▸ What is expected
All of the data below must be repeated exactly.

▸ Source records
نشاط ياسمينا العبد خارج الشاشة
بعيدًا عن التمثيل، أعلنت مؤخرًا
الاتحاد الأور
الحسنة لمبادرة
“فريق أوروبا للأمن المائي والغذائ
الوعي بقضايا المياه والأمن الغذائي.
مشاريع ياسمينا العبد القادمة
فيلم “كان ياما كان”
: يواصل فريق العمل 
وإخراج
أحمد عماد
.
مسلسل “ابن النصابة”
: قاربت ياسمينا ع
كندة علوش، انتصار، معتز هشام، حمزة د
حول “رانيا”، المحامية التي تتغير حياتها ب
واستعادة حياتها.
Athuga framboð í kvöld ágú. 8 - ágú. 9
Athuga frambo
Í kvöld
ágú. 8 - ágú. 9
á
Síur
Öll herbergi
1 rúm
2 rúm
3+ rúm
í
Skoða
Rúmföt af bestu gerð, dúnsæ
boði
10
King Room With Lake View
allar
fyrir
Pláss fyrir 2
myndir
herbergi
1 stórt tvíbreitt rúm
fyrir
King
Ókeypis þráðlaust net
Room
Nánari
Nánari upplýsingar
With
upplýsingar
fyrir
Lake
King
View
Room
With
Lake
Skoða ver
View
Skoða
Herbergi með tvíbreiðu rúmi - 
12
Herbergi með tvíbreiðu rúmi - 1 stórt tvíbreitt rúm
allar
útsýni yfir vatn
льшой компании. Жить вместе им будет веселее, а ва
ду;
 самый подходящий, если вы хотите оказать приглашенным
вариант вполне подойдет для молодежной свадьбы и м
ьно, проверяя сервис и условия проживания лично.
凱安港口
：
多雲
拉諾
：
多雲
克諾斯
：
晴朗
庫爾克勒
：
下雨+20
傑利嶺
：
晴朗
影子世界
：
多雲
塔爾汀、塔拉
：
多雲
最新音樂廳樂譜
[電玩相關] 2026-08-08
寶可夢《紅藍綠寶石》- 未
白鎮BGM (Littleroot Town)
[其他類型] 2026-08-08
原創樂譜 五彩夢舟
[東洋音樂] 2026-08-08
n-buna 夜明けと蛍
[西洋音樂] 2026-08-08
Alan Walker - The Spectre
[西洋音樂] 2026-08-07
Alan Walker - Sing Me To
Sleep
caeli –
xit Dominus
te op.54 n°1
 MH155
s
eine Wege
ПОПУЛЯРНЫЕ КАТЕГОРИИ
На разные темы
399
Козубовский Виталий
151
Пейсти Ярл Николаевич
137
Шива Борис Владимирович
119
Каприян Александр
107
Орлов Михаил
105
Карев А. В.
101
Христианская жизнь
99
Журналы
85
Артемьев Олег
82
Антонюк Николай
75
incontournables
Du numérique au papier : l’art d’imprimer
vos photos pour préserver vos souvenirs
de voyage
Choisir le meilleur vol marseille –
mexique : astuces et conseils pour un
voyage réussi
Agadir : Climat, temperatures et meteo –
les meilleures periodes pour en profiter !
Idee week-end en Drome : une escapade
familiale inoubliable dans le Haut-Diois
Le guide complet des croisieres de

▸ Written reply
نشاط ياسمينا العبد خارج الشاشة
بعيدًا عن التمثيل، أعلنت مؤخرًا
الاتحاد الأور
الحسنة لمبادرة
“فريق أوروبا للأمن المائي والغذائ
الوعي بقضايا المياه والأمن الغذائي.
مشاريع ياسمينا العبد القادمة
فيلم “كان ياما كان”
: يواصل فريق العمل 
وإخراج
أحمد عماد
.
مسلسل “ابن النصابة”
: قاربت ياسمينا ع
كندة علوش، انتصار، معتز هشام، حمزة د
حول “رانيا”، المحامية التي تتغير حياتها ب
واستعادة حياتها.
Athuga framboð í kvöld ágú. 8 - ágú. 9
Athuga frambo
Í kvöld
ágú. 8 - ágú. 9
á
Síur
Öll herbergi
1 rúm
2 rúm
3+ rúm
í
Skoða
Rúmföt af bestu gerð, dúnsæ
boði
10
King Room With Lake View
allar
fyrir
Pláss fyrir 2
myndir
herbergi
1 stórt tvíbreitt rúm
fyrir
King
Ókeypis þráðlaust net
Room
Nánari
Nánari upplýsingar
With
upplýsingar
fyrir
Lake
King
View
Room
With
Lake
Skoða ver
View
Skoða
Herbergi með tvíbreiðu rúmi - 
12
Herbergi með tvíbreiðu rúmi - 1 stórt tvíbreitt rúm
allar
útsýni yfir vatn
льшой компании. Жить вместе им будет веселее, а ва
ду;
 самый подходящий, если вы хотите оказать приглашенным
вариант вполне подойдет для молодежной свадьбы и м
ьно, проверяя сервис и условия проживания лично.
凱安港口
：
多雲
拉諾
：
多雲
克諾斯
：
晴朗
庫爾克勒
：
下雨+20
傑利嶺
：
晴朗
影子世界
：
多雲
塔爾汀、塔拉
：
多雲
最新音樂廳樂譜
[電玩相關] 2026-08-08
寶可夢《紅藍綠寶石》- 未
白鎮BGM (Littleroot Town)
[其他類型] 2026-08-08
原創樂譜 五彩夢舟
[東洋音樂] 2026-08-08
n-buna 夜明けと蛍
[西洋音樂] 2026-08-08
Alan Walker - The Spectre
[西洋音樂] 2026-08-07
Alan Walker - Sing Me To
Sleep
caeli –
xit Dominus
te op.54 n°1
 MH155
s
eine Wege
ПОПУЛЯРНЫЕ КАТЕГОРИИ
На разные темы
399
Козубовский Виталий
151
Пейсти Ярл Николаевич
137
Шива Борис Владимирович
119
Каприян Александр
107
Орлов Михаил
105
Карев А. В.
101
Христианская жизнь
99
Журналы
85
Артемьев Олег
82
Антонюк Николай
75
incontournables
Du numérique au papier : l’art d’imprimer
vos photos pour préserver vos souvenirs
de voyage
Choisir le meilleur vol marseille –
mexique : astuces et conseils pour un
voyage réussi
Agadir : Climat, temperatures et meteo –
les meilleures periodes pour en profiter !
Idee week-end en Drome : une escapade
familiale inoubliable dans le Haut-Diois
Le guide complet des croisieres de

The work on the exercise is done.